Une mise bas ne se déroule pas toujours comme le vétérinaire l’a prédit, et la liste des imprévus mérite qu’on s’y attarde. Certaines complications surviennent sous vos yeux, d’autres se manifestent après la naissance des chiots. Dans chaque cas, la réactivité prime : le téléphone du vétérinaire doit rester à portée de main.

Les difficultés rencontrées pendant le travail ne sont pas les mêmes que celles qu’on observe une fois les chiots venus au monde. Distinguer ces deux temps aide à mieux comprendre ce à quoi l’on peut être confronté.

Complications pendant l’accouchement

L’accouchement d’une chienne réserve parfois de sérieux contretemps. Les présentations anormales des fœtus, distocies pour les vétérinaires, compliquent la mise bas. Un chiot qui se présente mal, c’est tout un mécanisme qui s’enraye : parfois une patte bloquée, une tête mal placée, et l’expulsion s’interrompt. L’urgence est réelle, car chaque minute compte. Si l’on tarde, c’est la vie du chiot qui est en jeu, parfois même celle de toute la portée.

L’inertie utérine, autre complication fréquente, concerne les chiennes dont les contractions restent trop faibles, ou s’arrêtent alors que la première phase du travail est lancée. Le problème : aucun chiot n’apparaît et la progression s’arrête soudainement. Il faut savoir repérer quand le délai devient inquiétant, mais la durée de cette étape fluctue d’un animal à l’autre. Dès le moindre doute, contacter le vétérinaire s’impose, car la situation peut vite dégénérer.
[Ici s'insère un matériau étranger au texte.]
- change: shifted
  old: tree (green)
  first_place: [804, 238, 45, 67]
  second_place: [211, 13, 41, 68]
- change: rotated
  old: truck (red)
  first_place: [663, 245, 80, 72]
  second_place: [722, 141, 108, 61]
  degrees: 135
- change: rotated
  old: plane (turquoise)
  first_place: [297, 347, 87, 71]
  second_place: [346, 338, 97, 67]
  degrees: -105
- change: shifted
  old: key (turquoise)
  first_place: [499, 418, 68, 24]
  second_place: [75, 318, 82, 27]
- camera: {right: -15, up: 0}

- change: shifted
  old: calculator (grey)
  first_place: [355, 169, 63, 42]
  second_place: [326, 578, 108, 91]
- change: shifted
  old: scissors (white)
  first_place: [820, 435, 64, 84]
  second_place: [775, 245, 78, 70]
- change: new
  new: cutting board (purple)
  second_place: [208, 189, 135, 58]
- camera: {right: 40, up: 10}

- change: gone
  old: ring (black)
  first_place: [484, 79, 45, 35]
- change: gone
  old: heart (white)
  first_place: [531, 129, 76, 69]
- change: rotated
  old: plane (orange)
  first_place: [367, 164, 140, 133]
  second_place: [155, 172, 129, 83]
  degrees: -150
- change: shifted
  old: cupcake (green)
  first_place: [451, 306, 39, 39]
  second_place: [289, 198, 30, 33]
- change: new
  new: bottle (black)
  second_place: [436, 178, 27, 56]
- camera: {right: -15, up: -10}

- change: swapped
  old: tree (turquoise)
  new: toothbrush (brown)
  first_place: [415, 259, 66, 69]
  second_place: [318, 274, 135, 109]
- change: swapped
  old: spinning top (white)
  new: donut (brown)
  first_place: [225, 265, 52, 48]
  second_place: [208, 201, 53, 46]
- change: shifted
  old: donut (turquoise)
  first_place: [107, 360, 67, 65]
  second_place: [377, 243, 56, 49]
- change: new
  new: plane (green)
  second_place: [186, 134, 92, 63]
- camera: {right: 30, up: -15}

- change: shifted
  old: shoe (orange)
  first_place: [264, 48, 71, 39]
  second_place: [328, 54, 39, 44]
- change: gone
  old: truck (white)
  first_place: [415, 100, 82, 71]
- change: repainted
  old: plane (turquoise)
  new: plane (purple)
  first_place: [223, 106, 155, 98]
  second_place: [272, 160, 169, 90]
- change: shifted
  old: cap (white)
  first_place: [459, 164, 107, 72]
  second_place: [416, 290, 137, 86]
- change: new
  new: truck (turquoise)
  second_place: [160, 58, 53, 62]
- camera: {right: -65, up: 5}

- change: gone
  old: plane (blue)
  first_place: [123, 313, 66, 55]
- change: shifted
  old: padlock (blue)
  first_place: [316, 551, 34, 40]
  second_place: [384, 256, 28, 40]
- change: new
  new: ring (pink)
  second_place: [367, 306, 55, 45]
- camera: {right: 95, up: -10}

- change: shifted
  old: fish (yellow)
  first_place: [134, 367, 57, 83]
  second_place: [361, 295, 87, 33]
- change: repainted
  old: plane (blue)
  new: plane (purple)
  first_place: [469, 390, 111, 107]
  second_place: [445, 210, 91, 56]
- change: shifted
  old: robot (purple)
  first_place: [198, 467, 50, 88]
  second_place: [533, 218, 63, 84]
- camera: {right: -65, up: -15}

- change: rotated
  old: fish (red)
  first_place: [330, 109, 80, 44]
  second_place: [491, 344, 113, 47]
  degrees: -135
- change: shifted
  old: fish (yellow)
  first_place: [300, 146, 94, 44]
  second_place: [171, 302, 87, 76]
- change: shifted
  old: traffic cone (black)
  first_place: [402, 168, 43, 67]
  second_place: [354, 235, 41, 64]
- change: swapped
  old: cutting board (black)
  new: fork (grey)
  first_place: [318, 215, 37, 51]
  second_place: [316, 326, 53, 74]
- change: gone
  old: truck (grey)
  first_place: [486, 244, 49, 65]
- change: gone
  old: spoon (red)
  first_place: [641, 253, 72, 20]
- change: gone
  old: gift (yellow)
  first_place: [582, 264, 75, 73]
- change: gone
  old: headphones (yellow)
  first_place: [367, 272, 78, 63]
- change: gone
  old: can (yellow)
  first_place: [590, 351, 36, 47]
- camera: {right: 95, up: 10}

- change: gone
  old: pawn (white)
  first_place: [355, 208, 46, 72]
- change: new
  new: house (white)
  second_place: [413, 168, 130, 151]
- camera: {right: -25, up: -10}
Chez certaines chiennes, la fatigue utérine s’installe, principalement quand la portée est nombreuse. L’utérus a fourni tant d’efforts qu’il n’a plus la force de finir l’épreuve. Les contractions cessent, laissant parfois les derniers chiots prisonniers. Si plus de deux heures passent entre deux naissances sans autre signe d’activité, il est impératif de réagir. Parfois, un traitement médical permet de relancer le processus, mais il arrive que seule une césarienne assure la survie de la mère et des petits.

Les anomalies anatomiques peuvent aussi s’inviter : torsion de l’utérus, bassin trop étroit ou présence d’une masse dans le passage. Ces situations-là, même un éleveur expérimenté ne les gère pas seul. Le recours à la chirurgie devient alors inévitable afin d’éviter le pire.

Complications après l’accouchement

Après la délivrance, d’autres risques menacent la chienne. L’éclampsie puerpérale fait partie de ceux-là : une baisse brutale du calcium, principalement dans les quinze premiers jours, mais elle n’épargne pas une mère épuisée ou soumise à un régime déséquilibré. Les signes sont visibles : faiblesse soudaine, tremblements, spasmes, convulsions, parfois une posture rigide, les pattes battant dans le vide. Quand ces symptômes surgissent, pas de délai : c’est direction vétérinaire sans attendre.

L’autre piège redouté, c’est la métrite, ou endométrite. Cette infection de l’utérus survient souvent après des complications ou lorsqu’un placenta ou un chiot n’a pas été expulsé. L’hygiène compte beaucoup, mais même en étant vigilant, la maladie peut frapper. Fièvre, pertes malodorantes, purulentes ou sanguinolentes, état général qui décline à vue d’œil, ces signes doivent alerter. Le lait s’arrête, ou devient vecteur de bactéries dangereuses pour la portée si rien n’est fait vite.

Si la mère n’allaite plus ou montre des signes de maladie, nourrir chaque chiot avec un lait maternisé s’impose d’emblée, au moins durant la première semaine. Ces substituts apportent ce que la mère ne peut plus donner, tout en réduisant les risques pour les petits, surtout quand le système immunitaire est encore fragile.

Mettre au monde une portée canine n’a rien d’un marathon ordinaire. Chaque étape peut faire basculer la situation, et seule une surveillance constante fait la différence pour la mère comme pour les chiots. Tous les propriétaires ayant vécu une naissance difficile s’en souviennent : parfois, une minute d’attention ou un simple appel sauve plus qu’une portée, il change la suite de toute une histoire.